Second thoughts on Proposition C

At our election endorsements and recommendations meeting last month, I voted in favor of Proposition C, although it was one of a couple local measures on the November ballot on which the correct position didn’t seem immediately obvious to me. After a bit of discussion, we ended up voting for the LPSF to take no position, which didn’t dissatisfy me.

Now however, I’m thinking I may have been wrong, and am personally leaning toward voting no, and may make a motion to reconsider our recommendation to take no position. In preparing write-ups of our positions for the website, I encountered a troubling section in the legal text of the measure (at https://www.sf.gov/sites/default/files/2024-08/legal%20text.pdf). Some of its wording, which would be added to existing law describing the powers and responsibilities of the Controller’s Office, reads,

“Further, the Controller may subpoena witnesses, administer oaths, and compel the production of books, papers, testimony, and other evidence with respect to matters affecting the conduct of any department or office of the City and County. The preceding sentence authorizes the Controller to compel testimony or production from any person or entity including but not limited to City and County officers and employees; persons or entities that have or are seeking a contract, grant, lease, loan, or other agreement with the City and County, and their employees or officers: applicants for or recipients of permits, licenses, land use entitlements, tax incentives, benefits, or services from the City and County, and their employees or officers; and registered City lobbyists. The Controller and employees of the Controller, including the Inspector General, may seek and execute search warrants to the extent permitted by State law.”

I’m not 100% positive how to read that pair of tricky sentences, but it seems to me they appear to contain wording that could be an elastic loophole for power abuse. If this is true, Prop. C could be creating a new government position that could go execute searches of ordinary civilians. The limiting wording, such as it is, is the part of the first sentence reading "with respect to matters affecting the conduct of any department or office of the City and County”. This vaguely reminds me of the infamous “general welfare” and “interstate commerce” clauses in the U.S. Constitution. What does it mean, after all, to affect the conduct of a city government department?

If for example, you are the recipient of a permit to do work on your home, does that give the controller’s office the legal power to come and search your home for evidence that you’re failing to comply with the conditions of the permit, unless state law specifically prohibits them from doing so? After all, the matter of what work is being done on your home can logically be said to affect a department’s conduct – if it’s the “wrong” kind in their eyes, the Planning Department may issue you a fine or require it to be removed.

Or say there’s a city ordinance providing some kind of tax exemption to businesses with fewer than a certain number of employees – if your business reports that they have fewer than the required number of employees and claims the exemption, does this give the Controller’s office the right to come into your office and demand you produce papers proving that individuals they see or suspect of working for you are really independent contractors and not employees? Granting or not granting a tax exemption to a particular business would again be a matter of conduct.
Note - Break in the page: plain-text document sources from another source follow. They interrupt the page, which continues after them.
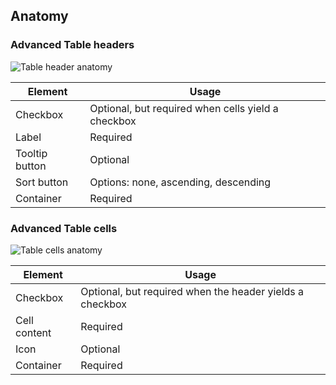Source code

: ## Anatomy

### Advanced Table headers

![Table header anatomy](/assets/components/table/advanced-table/Advanced-table-table-header-anatomy.png)

| Element          | Usage                                           |
|------------------|-------------------------------------------------|
| Checkbox         | Optional, but required when cells yield a checkbox |
| Label            | Required                                        |
| Tooltip button   | Optional                                        |
| Sort button      | Options: none, ascending, descending            |
| Container        | Required                                        |

### Advanced Table cells

![Table cells anatomy](/assets/components/table/advanced-table/Advanced-table-table-cell-anatomy.png)

| Element      | Usage    |
|--------------|----------|
| Checkbox     | Optional, but required when the header yields a checkbox|
| Cell content | Required |
| Icon         | Optional |
| Container    | Required |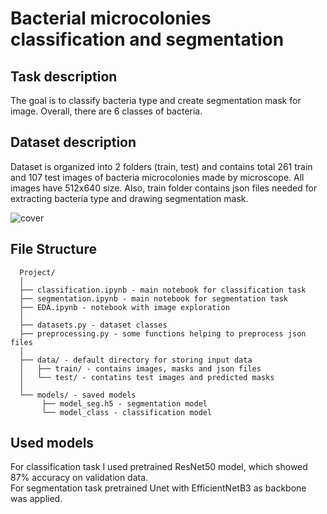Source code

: # Bacterial microcolonies classification and segmentation

## Task description

The goal is to classify bacteria type and create segmentation mask for image. Overall, there are 6 classes of bacteria.  

## Dataset description

Dataset is organized into 2 folders (train, test) and contains total 261 train and 107 test images of bacteria microcolonies made by microscope.
All images have 512x640 size. Also, train folder contains json files needed for extracting bacteria type and drawing segmentation mask.

![cover](images/bacteria_images.png)

## File Structure

```
  Project/
  │
  ├── classification.ipynb - main notebook for classification task
  ├── segmentation.ipynb - main notebook for segmentation task
  ├── EDA.ipynb - notebook with image exploration
  │
  ├── datasets.py - dataset classes
  ├── preprocessing.py - some functions helping to preprocess json files
  │
  ├── data/ - default directory for storing input data
  │   ├── train/ - contains images, masks and json files
  │   └── test/ - contatins test images and predicted masks
  │
  └── models/ - saved models
       ├── model_seg.h5 - segmentation model
       └── model_class - classification model
  ```
  
 ## Used models

For classification task I used pretrained ResNet50 model, which showed 87% accuracy on validation data.  
For segmentation task pretrained Unet with EfficientNetB3 as backbone was applied.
Think about how many other government agencies already have statutory mandates to investigate you or intrude into your life in different ways, and how their mandates have in many cases expanded over time in ways the agency’s creators’ likely did not envision.

I asked at the Potrero Hill Democratic Club’s endorsement meeting about whether the extent to which the measure would allow the investigation of people outside government, giving the example of someone who was getting a city permit for an event or something, but I didn’t ask about this specific sentence. While the impression I got from the answer given by the proponent who was there to speak for the measure was that they thought the investigatory power was limited and would not be used that way, I don’t recall now who they were or exactly what they said. Jodi Eisen of the PHDC told me they’d be putting video of the proceedings online, so perhaps we’ll be able to find out.

The official opponent, Larry Marso, calls Proposition C a power grab. Although he doesn’t specifically talk about the language I cite above, or the possibility of the new powers Prop. C grants being used to go after more or less ordinary members of the public, I’m starting to think he may be right. Marso’s fellow Republican opponents in the Briones Society also wrote an op-ed piece published at https://www.sfgate.com/politics-op-eds/article/how-to-fix-sf-government-17430726.php, advocating as a better solution the creation of an elected (rather than appointed) office to oversee government spending, which I was also thinking would be a more desirable approach.

Controller Greg Wagner says in the Controller’s Statement on Prop. C in the Voter Information Pamphlet, that the measure would have only a “moderate impact” on the cost of government (maybe around $1 million per year), but given that his office would be granted additional powers and employees, he has a pretty blatant conflict of interest and may be incentivized to downplay the possible or likely costs.

Love & Liberty,

((( starchild )))
Chair, LPSF
(415) 573-7997

1 Like

Good catch, @Starchild.

In the meeting where we discussed our positions on the measures, we raised concerns about growing government to investigate itself, and voted to take no position on the measure.

Do you want to change our position to NO?